Index

VW TRIVIA

- By Herschel D. -

APRIL’S – ANSWERS

  1. The VW bumpers of 1938 – mid’49 were nicknamed "banana" after their banana peel shape.

  2. The type numbers assigned to the various VW models are based upon the floor pan they use. The Beetle is Type 1, but so is the Karmann Ghia because it uses a widened Beetle pan
    The Type 181 "Thing" is a type 1, too because it uses a revised Karmann Ghia pan. The Type 2 Bus and type 3s and 4s, all have their own pan designs.

  3. The accessory dashboard mount flower vase was, indeed, available at VW dealerships.

  4. Although apparently seldom bought, VW offered an accessory fuel gage right from the 40s on up. The earliest ones were Swiss made.

  5. "Bremsen" means brakes in German.

  6. Around 1965 VW supplied their own ignition distributor design on their cars during a dispute with Bosch. My car was one of those.

MAY’S - New Questions

  1. What does "fussbremse" mean in German?

  2. In what model year did the Beetle get a plug for electronic diagnostic testing?

  3. Ture or False.
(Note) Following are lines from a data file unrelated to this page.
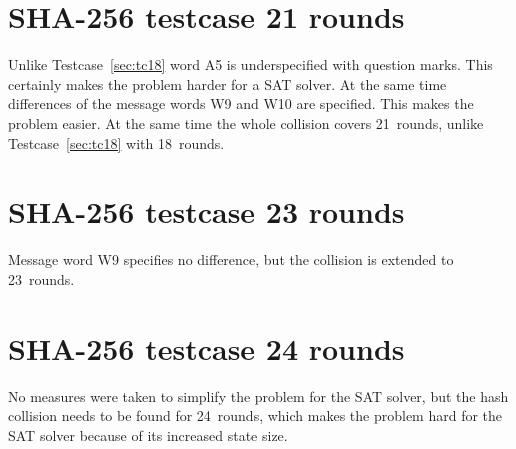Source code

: \begin{appendices}
\section{SHA-256 testcase 21 rounds}
\label{sec:tc21}
Unlike Testcase~\ref{sec:tc18} word A5 is underspecified with question marks.
This certainly makes the problem harder for a SAT solver.
At the same time differences of the message words W9 and W10 are specified.
This makes the problem easier. At the same time the whole collision covers
21~rounds, unlike Testcase~\ref{sec:tc18} with 18~rounds.

\section{SHA-256 testcase 23 rounds}
\label{sec:tc23}
Message word W9 specifies no difference, but the collision is extended
to 23~rounds.

\section{SHA-256 testcase 24 rounds}
\label{sec:tc24}
No measures were taken to simplify the problem for the SAT solver,
but the hash collision needs to be found for 24~rounds, which
makes the problem hard for the SAT solver because of its increased
state size.





\end{appendices}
Bright yellow paint was available for the Beetle from 1960 on.

  4. In the early 30s, before Hitler assigned the Peoples car design project to Ferdinand Porsche and his team, Porsche’s small car efforts were not yet referred to as a "Volkswagen." What did they call it?

  5. What color were the first Volkswagen, prototype, the V3, painted?

  6. How long was the production run of the Type 4

  • Answers next month – Herschel

P.S. In last month’s March answer #1, the spelling should have been "rahmen." In my recent carburetor icing article, when I advised that 91% rubbing alcohol cold clear up SEVERE water contamination, I hope you realize that I wasn’t saying to drive with it in there! It is best to only use it during a STATIONARY wide throttle run-out (with you right there to quickly release that propped-open throttle when it suddenly speeds up from being clear of the water). Alcohol settles to the bottom of the tank and it could become a case of the cure being worse than the disease, then.